* _What you should do_:
Give every line of the records, from the line with "If the body" through the last one, as a numbered list, omitting blank lines.

*** Opening Records for this exercise ***

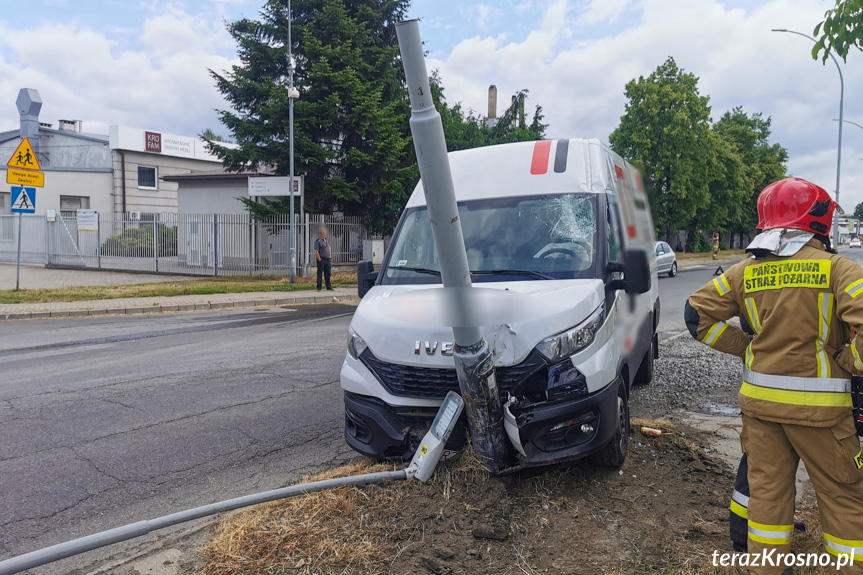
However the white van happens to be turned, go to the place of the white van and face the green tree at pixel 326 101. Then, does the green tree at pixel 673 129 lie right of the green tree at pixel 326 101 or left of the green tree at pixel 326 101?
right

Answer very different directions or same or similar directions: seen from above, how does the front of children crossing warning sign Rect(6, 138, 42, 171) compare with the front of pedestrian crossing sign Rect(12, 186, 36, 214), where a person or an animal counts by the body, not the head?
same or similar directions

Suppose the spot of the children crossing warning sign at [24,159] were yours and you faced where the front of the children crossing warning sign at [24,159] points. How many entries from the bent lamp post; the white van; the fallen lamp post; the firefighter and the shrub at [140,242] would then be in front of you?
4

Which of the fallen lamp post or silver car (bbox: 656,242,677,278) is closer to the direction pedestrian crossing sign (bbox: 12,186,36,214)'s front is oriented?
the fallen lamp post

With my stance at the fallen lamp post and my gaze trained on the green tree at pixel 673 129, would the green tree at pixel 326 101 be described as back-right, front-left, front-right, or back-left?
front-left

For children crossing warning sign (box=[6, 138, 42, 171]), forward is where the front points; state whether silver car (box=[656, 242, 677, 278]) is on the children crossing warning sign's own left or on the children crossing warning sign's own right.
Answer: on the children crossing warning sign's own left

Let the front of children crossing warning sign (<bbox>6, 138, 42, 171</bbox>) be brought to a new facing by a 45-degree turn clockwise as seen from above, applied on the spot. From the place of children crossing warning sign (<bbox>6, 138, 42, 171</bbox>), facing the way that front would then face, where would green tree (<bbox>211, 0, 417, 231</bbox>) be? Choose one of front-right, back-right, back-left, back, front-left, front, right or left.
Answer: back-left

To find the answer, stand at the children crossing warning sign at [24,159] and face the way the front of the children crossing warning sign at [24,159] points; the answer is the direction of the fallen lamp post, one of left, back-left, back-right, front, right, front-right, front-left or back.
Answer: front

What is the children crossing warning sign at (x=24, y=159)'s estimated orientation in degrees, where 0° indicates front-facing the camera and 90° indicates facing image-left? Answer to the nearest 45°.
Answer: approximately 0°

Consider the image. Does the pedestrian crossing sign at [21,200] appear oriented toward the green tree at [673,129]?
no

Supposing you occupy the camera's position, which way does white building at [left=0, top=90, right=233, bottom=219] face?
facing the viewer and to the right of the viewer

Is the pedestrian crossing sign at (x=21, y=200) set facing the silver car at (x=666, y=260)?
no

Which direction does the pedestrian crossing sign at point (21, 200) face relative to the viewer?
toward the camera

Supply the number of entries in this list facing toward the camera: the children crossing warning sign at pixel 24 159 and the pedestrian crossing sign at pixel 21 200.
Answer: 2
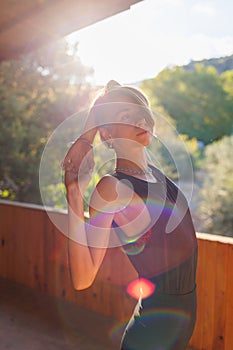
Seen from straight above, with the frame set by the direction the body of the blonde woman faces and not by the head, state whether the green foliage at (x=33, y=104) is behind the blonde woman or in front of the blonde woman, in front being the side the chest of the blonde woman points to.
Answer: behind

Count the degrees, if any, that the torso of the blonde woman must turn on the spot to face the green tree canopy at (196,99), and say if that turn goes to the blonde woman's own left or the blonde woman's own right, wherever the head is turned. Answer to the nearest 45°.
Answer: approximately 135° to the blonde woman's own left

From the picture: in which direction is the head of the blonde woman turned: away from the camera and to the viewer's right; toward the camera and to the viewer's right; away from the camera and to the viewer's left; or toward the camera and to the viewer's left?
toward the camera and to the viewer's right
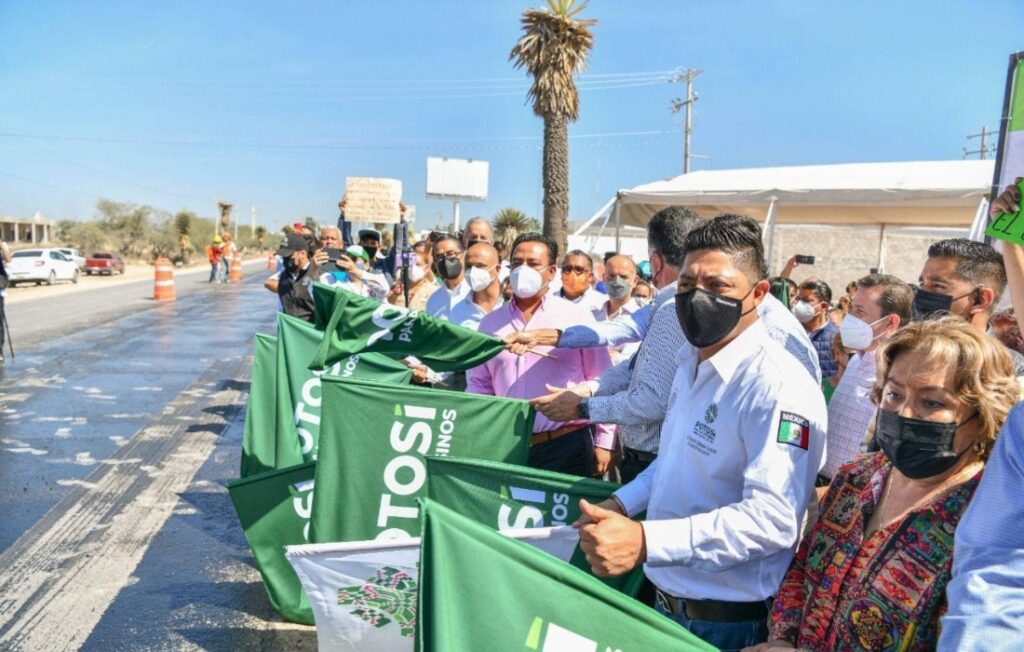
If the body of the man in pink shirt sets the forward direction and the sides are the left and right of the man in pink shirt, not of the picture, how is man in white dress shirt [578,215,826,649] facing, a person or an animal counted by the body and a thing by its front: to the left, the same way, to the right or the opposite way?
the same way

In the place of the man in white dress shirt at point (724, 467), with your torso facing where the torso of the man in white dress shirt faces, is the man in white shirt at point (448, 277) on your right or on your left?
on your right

*** Closing Records for this exercise ***

* _Problem solution_:
1. If the body of the man in pink shirt sets the forward direction and the sides are the left and right of the man in pink shirt, not of the picture, how is man in white dress shirt [578,215,826,649] facing, a person or an animal counted by the body and a thing by its front: to the left, the same way, to the right or the opposite way?
2. the same way
3. In the place of the man in white dress shirt at point (724, 467), with your torso facing where the torso of the man in white dress shirt faces, is the man in white shirt at point (448, 277) on your right or on your left?
4. on your right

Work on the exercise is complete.